There wasn’t a BSc Honours paramedic
course in Northern Ireland, and it always
struck me as a missed opportunity. We
had people who were really competent
paramedics, but they weren’t getting any
academic award. So a few months ago we
launched our first BSc Honours paramedic
course. And as you would expect, because
I’ve written it, one of their first placements
is with people with learning disabilities…

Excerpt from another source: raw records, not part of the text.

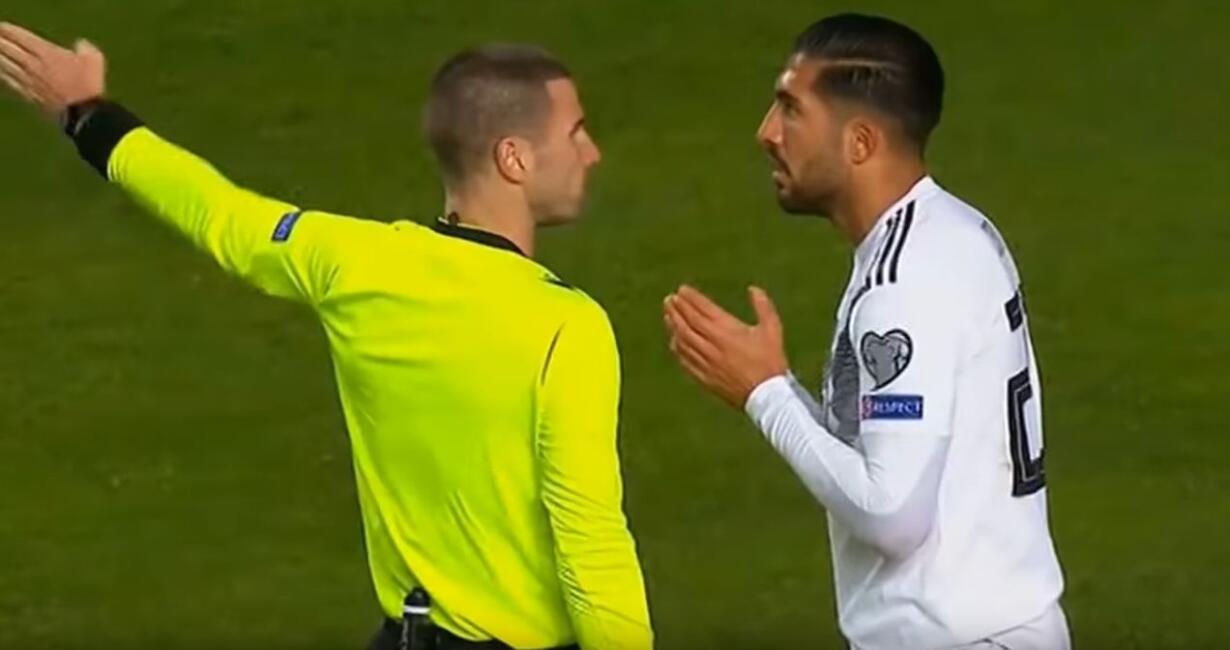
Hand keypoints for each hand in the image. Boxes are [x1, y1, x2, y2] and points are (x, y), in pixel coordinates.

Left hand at [0, 22, 105, 117]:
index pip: (18, 36)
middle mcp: (31, 64)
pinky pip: (8, 81)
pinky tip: (1, 72)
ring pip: (3, 64)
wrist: (83, 113)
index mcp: (45, 52)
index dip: (7, 30)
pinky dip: (1, 74)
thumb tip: (80, 44)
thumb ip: (84, 48)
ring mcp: (27, 80)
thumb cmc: (89, 84)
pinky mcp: (27, 94)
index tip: (1, 27)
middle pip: (6, 48)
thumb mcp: (94, 60)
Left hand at [663, 284, 789, 408]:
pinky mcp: (703, 377)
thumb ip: (763, 307)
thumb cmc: (770, 361)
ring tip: (668, 315)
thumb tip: (753, 289)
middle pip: (688, 323)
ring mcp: (706, 362)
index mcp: (727, 331)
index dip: (691, 298)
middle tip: (670, 299)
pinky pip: (684, 359)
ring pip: (683, 340)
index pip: (703, 309)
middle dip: (677, 309)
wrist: (766, 396)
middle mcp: (712, 345)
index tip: (682, 290)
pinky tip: (674, 341)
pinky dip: (677, 348)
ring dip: (673, 326)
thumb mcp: (772, 330)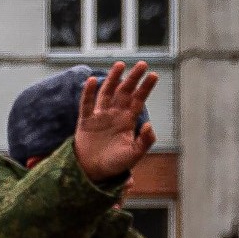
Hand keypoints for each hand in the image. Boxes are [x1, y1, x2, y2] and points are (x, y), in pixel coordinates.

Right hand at [72, 60, 157, 182]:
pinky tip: (93, 81)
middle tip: (142, 64)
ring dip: (113, 79)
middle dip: (133, 78)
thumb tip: (149, 125)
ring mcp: (99, 117)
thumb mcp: (135, 154)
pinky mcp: (85, 122)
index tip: (153, 75)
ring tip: (120, 65)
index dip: (145, 87)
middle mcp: (114, 114)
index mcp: (128, 120)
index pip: (138, 100)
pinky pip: (86, 105)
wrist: (94, 172)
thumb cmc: (116, 164)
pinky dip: (89, 93)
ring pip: (107, 93)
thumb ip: (145, 141)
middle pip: (124, 91)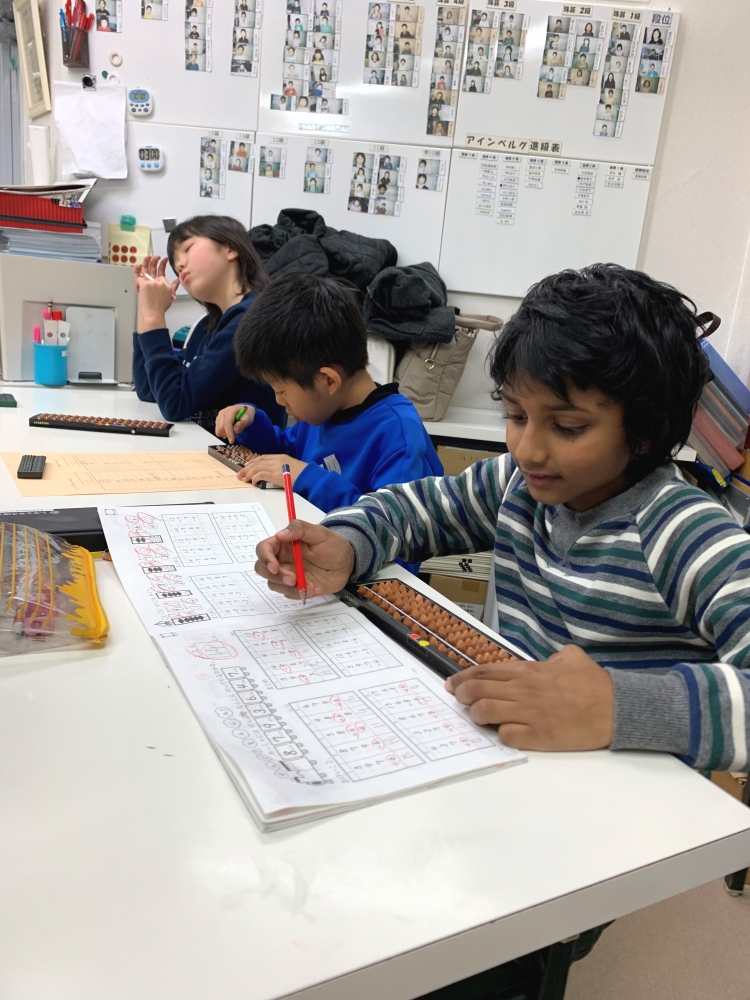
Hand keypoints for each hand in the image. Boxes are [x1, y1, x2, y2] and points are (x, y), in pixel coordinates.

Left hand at [134, 256, 178, 332]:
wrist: (153, 313)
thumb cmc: (160, 307)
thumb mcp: (170, 296)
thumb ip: (174, 286)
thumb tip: (178, 280)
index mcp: (164, 284)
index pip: (162, 272)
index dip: (163, 264)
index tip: (164, 260)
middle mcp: (158, 281)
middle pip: (156, 268)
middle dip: (155, 260)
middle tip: (156, 256)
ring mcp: (151, 282)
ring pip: (146, 269)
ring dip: (146, 261)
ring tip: (147, 257)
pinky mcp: (143, 285)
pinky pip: (138, 277)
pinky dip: (136, 273)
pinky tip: (137, 267)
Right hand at [215, 404, 254, 442]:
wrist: (244, 411)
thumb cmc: (247, 414)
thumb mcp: (248, 419)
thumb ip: (242, 424)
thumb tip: (235, 431)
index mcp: (230, 410)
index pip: (227, 423)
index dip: (229, 433)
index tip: (232, 441)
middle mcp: (222, 413)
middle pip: (221, 428)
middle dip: (228, 434)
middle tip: (237, 433)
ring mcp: (218, 417)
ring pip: (218, 430)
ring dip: (226, 434)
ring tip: (234, 430)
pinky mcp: (217, 421)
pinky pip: (218, 431)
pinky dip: (224, 433)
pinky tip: (230, 430)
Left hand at [237, 453, 306, 486]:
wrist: (310, 477)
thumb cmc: (304, 474)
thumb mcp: (292, 467)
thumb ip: (282, 468)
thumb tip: (275, 474)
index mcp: (280, 457)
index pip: (263, 458)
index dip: (253, 462)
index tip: (247, 466)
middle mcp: (276, 460)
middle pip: (257, 462)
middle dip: (247, 468)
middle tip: (240, 473)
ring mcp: (275, 467)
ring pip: (256, 468)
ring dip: (248, 473)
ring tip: (243, 479)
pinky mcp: (275, 474)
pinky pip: (260, 474)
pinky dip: (254, 478)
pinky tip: (253, 482)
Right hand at [255, 520, 354, 598]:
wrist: (348, 563)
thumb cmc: (333, 545)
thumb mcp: (320, 533)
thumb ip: (300, 529)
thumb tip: (279, 534)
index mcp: (283, 544)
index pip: (263, 549)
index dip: (265, 558)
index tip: (274, 566)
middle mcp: (282, 560)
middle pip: (262, 569)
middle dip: (275, 576)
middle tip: (292, 579)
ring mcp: (288, 575)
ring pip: (274, 584)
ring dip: (287, 587)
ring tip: (308, 584)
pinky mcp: (296, 588)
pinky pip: (289, 594)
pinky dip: (301, 593)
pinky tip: (315, 587)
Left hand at [446, 644, 613, 751]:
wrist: (615, 708)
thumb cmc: (595, 684)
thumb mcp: (573, 658)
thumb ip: (555, 657)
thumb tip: (551, 659)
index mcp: (529, 671)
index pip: (485, 671)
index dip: (464, 677)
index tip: (452, 683)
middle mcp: (524, 690)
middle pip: (478, 690)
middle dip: (462, 695)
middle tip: (458, 700)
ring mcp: (529, 713)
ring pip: (485, 711)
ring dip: (476, 715)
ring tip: (478, 718)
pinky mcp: (538, 735)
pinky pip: (507, 735)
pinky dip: (500, 734)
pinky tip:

I had the opportunity to put in a tender
for a competence test centre with the
Nursing and Midwifery Council, for nurses
who had trained outside of Europe to
work in the UK. We won it and started off
with examining maybe 25 candidates a
month, now we’re examining over 800
candidates a month. To me, those are the
things that give me the buzz, doing things
that haven’t been possible before.

I used to have a manager who would
always ask ‘what’s keeping you awake at
night?’ And when I’m trying to influence
someone I sit down and think what’s
keeping them awake at night, and how
can I help them sleep better?
So I’m always trying to present what I
want to do in a way that it will help them
achieve their objectives.

To me, the core of what I do is about
people. Nursing isn’t about the condition,
it’s about the person. And there are
challenges in doing that because
sometimes when you’re talking about
people with learning disabilities, there’s a
lot of assumptions made that people with
learning disabilities can’t do things.

My students always laugh and tease me,
because I think language is really, really
important. For example, we’ve just written
a new BSc course and I set myself a
challenge to write a new course without
using the word ‘patient’. So we aren’t
going to see any patients, we’re only
going to see people.

By embedding that very early on we get
people to constantly look at the person,
not the condition.

Sometimes people with learning
disabilities will become very distressed.
Other people might say ‘difficult’. If we
look at it from where that person is, they
might be in an environment where they’re
very frightened, so we need to manage
the environment to support them, to
reassure them, to take away some of the
distress. And you can’t just lose sight of
the fact that this is a person you’re
working with.

The challenge is ours. The challenge is not
the fault of the person with learning
disability. If you keep looking at it that
way, you start looking for solutions.